Saturday, October 11, 2008


This quote is by Frank Vincent Dumond, who taught painting at the Art Students League in New York for nearly 60 years, and it should be the motto of every realist painter who paints from life.  He taught my teacher, Frank Mason, how to mass, and Frank Mason taught me.  I now teach it to my students.  Massing is the underlying structure that every good painting should have to make it read as an illusion of light, form, and depth.  Massing is learning to simplify and let go of the outline, and instead, think in terms of bulk, weight and advancing or receding in space.  

I have this quote taped to the top of my easel as a reminder.  Every painting is problem solving, and learning to solve your masses is key.

Friday, October 10, 2008

Priming Linen

We paint on various surfaces:  canvas, panel and paper.  Here are a couple of shots of Jack priming the linen.  He usually does this in the summer and in the driveway.  The linen is tacked to a large board.  Later, when this is dry, he stores it to let it cure.  Then, he can cut it (or keep it large for a big painting) for various size canvases.  

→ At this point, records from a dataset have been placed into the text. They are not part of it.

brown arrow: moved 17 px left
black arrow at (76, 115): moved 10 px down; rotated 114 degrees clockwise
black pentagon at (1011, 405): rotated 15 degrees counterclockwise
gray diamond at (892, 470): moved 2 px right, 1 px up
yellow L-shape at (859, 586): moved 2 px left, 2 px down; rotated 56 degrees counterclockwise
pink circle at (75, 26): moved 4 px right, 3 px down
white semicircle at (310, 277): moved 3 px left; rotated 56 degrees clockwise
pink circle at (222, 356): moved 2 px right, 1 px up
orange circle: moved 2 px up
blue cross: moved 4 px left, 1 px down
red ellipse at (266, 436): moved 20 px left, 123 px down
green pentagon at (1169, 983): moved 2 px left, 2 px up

Although most of the students in my workshop were working in oils, Priscilla chose to work with pastel pencils.  The principles are the same.  Mass your shadows, mass your lights relative to your shadows, and you will create an illusion of light every time.  Pastel pencils are a great medium.  They are forgiving and can be erased.  They are easy to store, and the clean up is a snap.  It is a great alternative for moms with little kids and limited time for painting.

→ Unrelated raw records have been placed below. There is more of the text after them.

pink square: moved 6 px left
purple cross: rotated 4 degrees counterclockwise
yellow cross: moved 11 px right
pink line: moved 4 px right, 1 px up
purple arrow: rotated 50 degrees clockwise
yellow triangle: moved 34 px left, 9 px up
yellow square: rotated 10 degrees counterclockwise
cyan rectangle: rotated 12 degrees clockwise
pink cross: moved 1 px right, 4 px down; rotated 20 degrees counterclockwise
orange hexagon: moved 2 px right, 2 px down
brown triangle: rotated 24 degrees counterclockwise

Thursday, October 09, 2008


My first weekend workshop was an intensive that touched on:  still life, landscape (plein air) and portrait.  All of the disciplines are connected.  They all feature problem solving with light, form, depth and movement, and one discipline helps the other.  The portrait segment was on the last day, and we had a spectacular model.  In this photo, she is taking a break, but you can see the skull and the "planes" head that I always use to help students analyze the form and structure on the model.   Future workshops, as well as weekly classes and "Open" sessions (no instruction) will focus on portrait/figure painting.

First Workshop

This past weekend, I taught my first workshop in the studio.  I limit my classes to 8 students, and I had 7 in this class.  We all fit in pretty well.  Six still lifes were set up around the room, so the students are facing in various directions.  Squinting is a big part of learning to simplify and mass.  The student on the left is squinting and using her brush to measure.  A workshop format is very intense, and we are using comparative relationships to gage space and value.  All painting is from life and done in alla prima, or one shot.  So, we are drawing and painting simultaneously.

Using Both Tables at Once

In this photo, I am painting 2 still life paintings.  You can see both set-ups.  The still life table with the brass and flowers has had the backdrop removed, so that I am using just the wall color for my background. 
Everything in the studio is movable.  Different configurations can be quickly arranged to best suit my needs, or get the desired light effect.  In this photos, you can see 2 still life tables.  The one with the cast also serves as a storage unit for new canvases or panels.  The top is painted in a faux marble, and the whole thing is on casters so it can be moved around the room.  The other table is his new invention.  I can change the height of my still life by moving the table to a different position on the black blocks, which you can see under the table.  This is very handy because I am a foot shorter than Jack!  Along the sides of the table, and behind my set up, are 2 slots in which different colored backdrops can be placed.  Again, the whole thing is on casters.

Studio Interior

Here I am in the studio.  Behind me, you can see the model stand, an adjustable still life table that Jack made and a large canvas on Jack's easel.  He plans on painting a large landscape, over the winter, from one of his smaller plein air studies (and drawings) that he did this summer.

Studio Sign

The sign went up over the front door.  2009 marks our 30th year in Vermont.  
Over the last 6 months, we have been building a studio.  The skylights face north, so the light is cool and consistent.  It measures 24'x28', and it is large enough so I can teach.  Prior to this, most of my teaching was done out of state and in the form of "workshops".  Now, with the studio, I can set up a weekly schedule, as well as workshops for serious students who want to learn to paint in a realistic manner from life.